Event-driven callbacks (emit events, react later)

When to use

• After something happens (run finished, file landed), you want other actions to react (notify, trigger next job).
• Producers shouldn’t block or know listeners—emit now, handle later.
• Useful for loose coupling and asynchronous pipelines.

Avoid when a direct function call is enough and you don’t need decoupling or delay.

Diagram (text)

Producer ── emit("run.finished", data) ──> EventBus.queue ── drain() ──> handlers
                                                    (FIFO)                    (0..N)

Python example (≤40 lines, type-hinted)

Emit events into a queue; process them later (tick/drain).
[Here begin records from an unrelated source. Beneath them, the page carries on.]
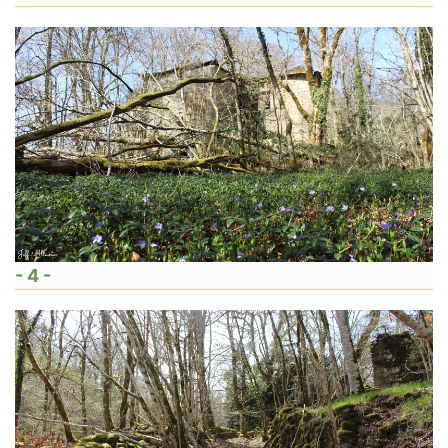
- 4 -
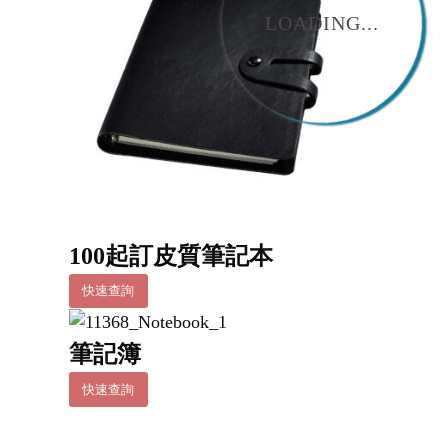
LOADING...
100起訂皮質筆記本
快速查詢
筆記簿
快速查詢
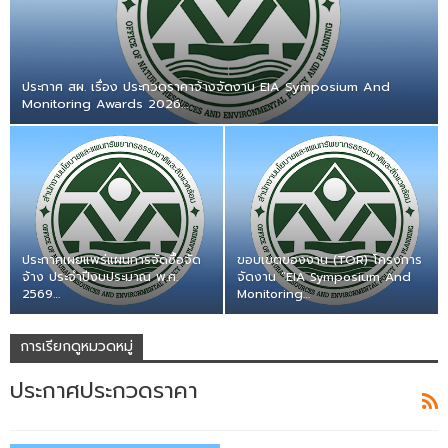
ประกาศ สผ. เรื่อง ประกวดราคาจ้างจัดงาน EIA Symposium And
Monitoring Awards 2026…
ประกาศเผยแพร่แผนการจัดซื้อจัด
ขอบเขตของงาน (TOR) โครงการ
จ้าง ประจำปีงบประมาณ พ.ศ.
จัดงาน “EIA Symposium And
2569…
Monitoring…
การเรียกดูหมวดหมู่
ประกาศประกวดราคา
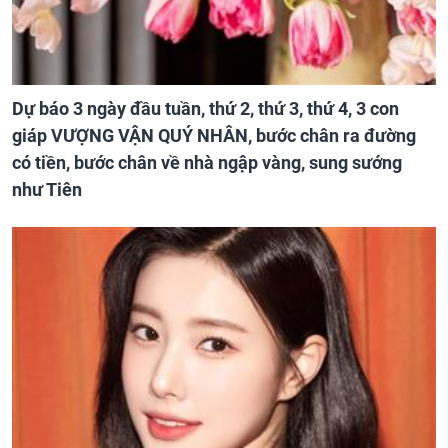
Dự báo 3 ngày đầu tuần, thứ 2, thứ 3, thứ 4, 3 con
giáp VƯỢNG VẬN QUÝ NHÂN, bước chân ra đường
có tiền, bước chân về nhà ngập vàng, sung sướng
như Tiên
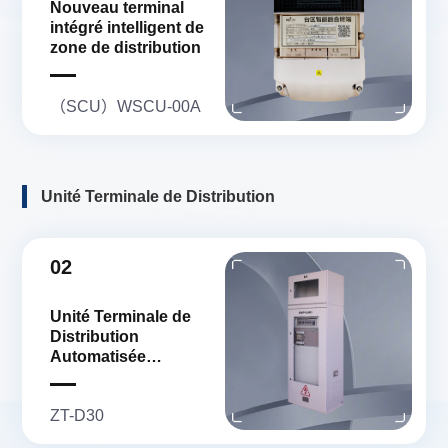
Nouveau terminal
intégré intelligent de
zone de distribution
（SCU）WSCU-00A
Unité Terminale de Distribution
02
Unité Terminale de
Distribution
Automatisée
Centralisée
ZT-D30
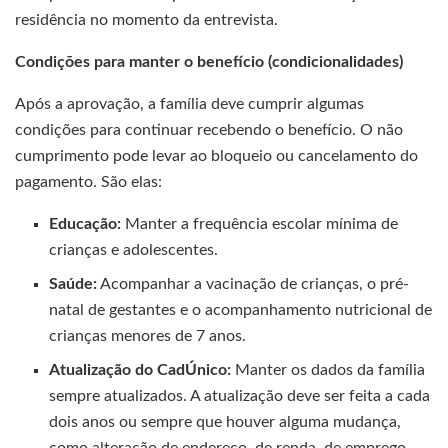
residência no momento da entrevista.
Condições para manter o benefício (condicionalidades)
Após a aprovação, a família deve cumprir algumas
condições para continuar recebendo o benefício. O não
cumprimento pode levar ao bloqueio ou cancelamento do
pagamento. São elas:
Educação:
Manter a frequência escolar mínima de
crianças e adolescentes.
Saúde:
Acompanhar a vacinação de crianças, o pré-
natal de gestantes e o acompanhamento nutricional de
crianças menores de 7 anos.
Atualização do CadÚnico:
Manter os dados da família
sempre atualizados. A atualização deve ser feita a cada
dois anos ou sempre que houver alguma mudança,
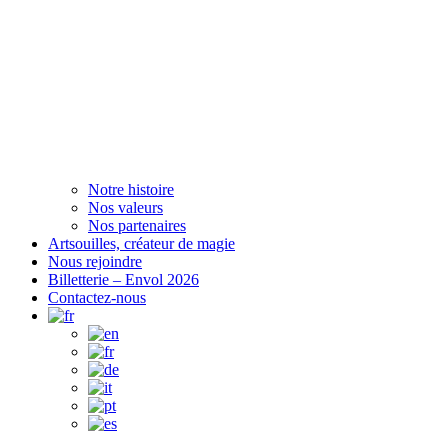
Notre histoire
Nos valeurs
Nos partenaires
Artsouilles, créateur de magie
Nous rejoindre
Billetterie – Envol 2026
Contactez-nous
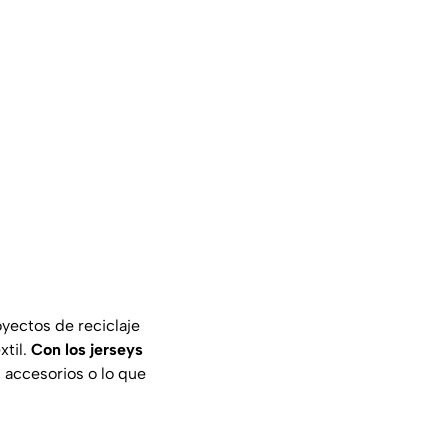
yectos de reciclaje
xtil.
Con los jerseys
 accesorios o lo que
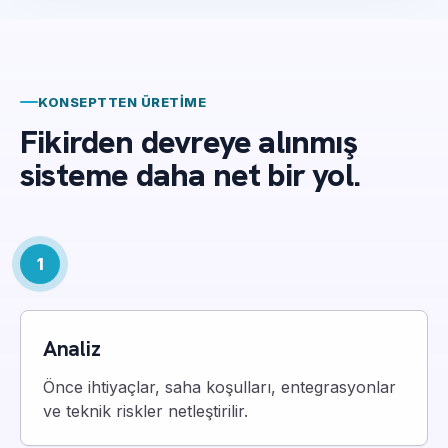
KONSEPTTEN ÜRETIME
Fikirden devreye alınmış
sisteme daha net bir yol.
1
Analiz
Önce ihtiyaçlar, saha koşulları, entegrasyonlar
ve teknik riskler netleştirilir.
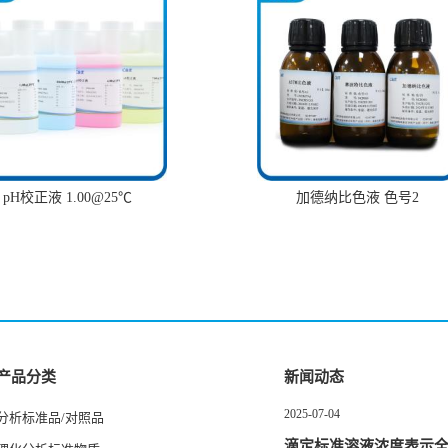
pH校正液 1.00@25℃
加德纳比色液 色号2
产品分类
新闻动态
2025-07-04
分析标准品/对照品
滴定标准溶液浓度表示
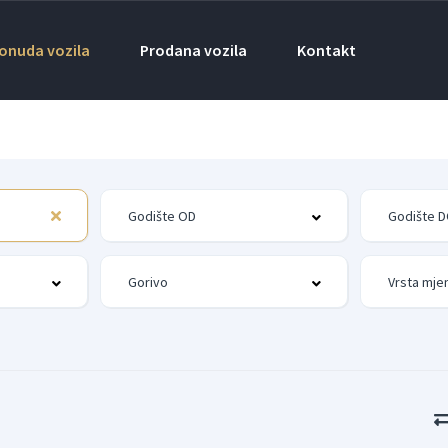
onuda vozila
Prodana vozila
Kontakt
Perfect for pipelines/services.

from __future__ import annotations
from dataclasses import dataclass, field
from typing import Callable, Any, Dict, List

Listener = Callable[[dict[str, Any]], None]

@dataclass
class EventBus:
    _subs: Dict[str, List[Listener]] = field(default_factory=dict)
    _queue: List[dict[str, Any]] = field(default_factory=list)
    def on(self, topic: str, fn: Listener) -> None:
        self._subs.setdefault(topic, []).append(fn)
    def emit(self, topic: str, **data: Any) -> None:
        self._queue.append({"topic": topic, **data})
    def drain(self, limit: int | None = None) -> int:
        n = 0
        while self._queue and (limit is None or n < limit):
            evt = self._queue.pop(0); n += 1
            for fn in self._subs.get(evt["topic"], []):
                fn(evt)
        return n

# Example: a pipeline run that emits, and two listeners that react
def run_job(bus: EventBus, tenant: str, rows: int) -> None:
    bus.emit("run.finished", tenant=tenant, rows=rows)

audit_log: List[dict] = []
def audit(e: dict) -> None: audit_log.append(e)

triggered: List[str] = []
def trigger_downstream(e: dict) -> None: triggered.append(f"{e['tenant']}:{e['rows']}")

Tiny pytest (cements it)

def test_event_queue_and_handlers():
    bus = EventBus(); bus.on("run.finished", audit); bus.on("run.finished", trigger_downstream)
    run_job(bus, "t1", 3)
    assert audit_log == [] and triggered == []      # not processed yet
    drained = bus.drain()
    assert drained == 1 and audit_log[-1]["tenant"] == "t1" and triggered[-1] == "t1:3"

def test_backpressure_limit():
    bus = EventBus(); bus.on("run.finished", audit)
    run_job(bus, "t2", 1); run_job(bus, "t3", 2)
    assert bus.drain(limit=1) == 1 and len(audit_log) >= 2-1  # drained one event

Trade-offs & pitfalls

• Pros: Loose coupling; producers stay fast; easy to add listeners; good for retries/replays.
• Cons: Eventual processing (not immediate); more moving parts (queues, handlers).
• Pitfalls:
  • A bad handler can stop others—wrap errors or use a safe drain.
  • No durability by default—process crash loses queued events (persist or use a real queue).
  • At-least-once vs exactly-once delivery: duplicates can happen—make handlers idempotent.
  • Ordering guarantees (per key vs global) must be defined.

Pythonic alternatives

• Observer (sync) if you want immediate notifications (we did #15).
• asyncio.Queue / background task for true async in one process.
• Real queues (SQS/Kafka/Redis streams) for durability, scaling, and cross-process delivery.
• Frameworks (Celery/RQ/Arq) when you need workers, retries, and scheduling.

Mini exercise

Add drain_safe() that:

• Wraps each handler call in try/except,
• Appends failures to dead_letters: list[tuple[event, exc]],
• Continues processing others.
  Write a test where one handler raises but the other still runs, and the event appears in dead_letters.

Checks (quick checklist)

• Producers only emit; processing happens in drain/tick.
• Handlers are small and idempotent (safe on retries).
• Error handling policy is explicit (safe drain / dead letter).
• Durability & ordering needs documented; use a real queue if required.
• Tests prove queued behavior and handler independence.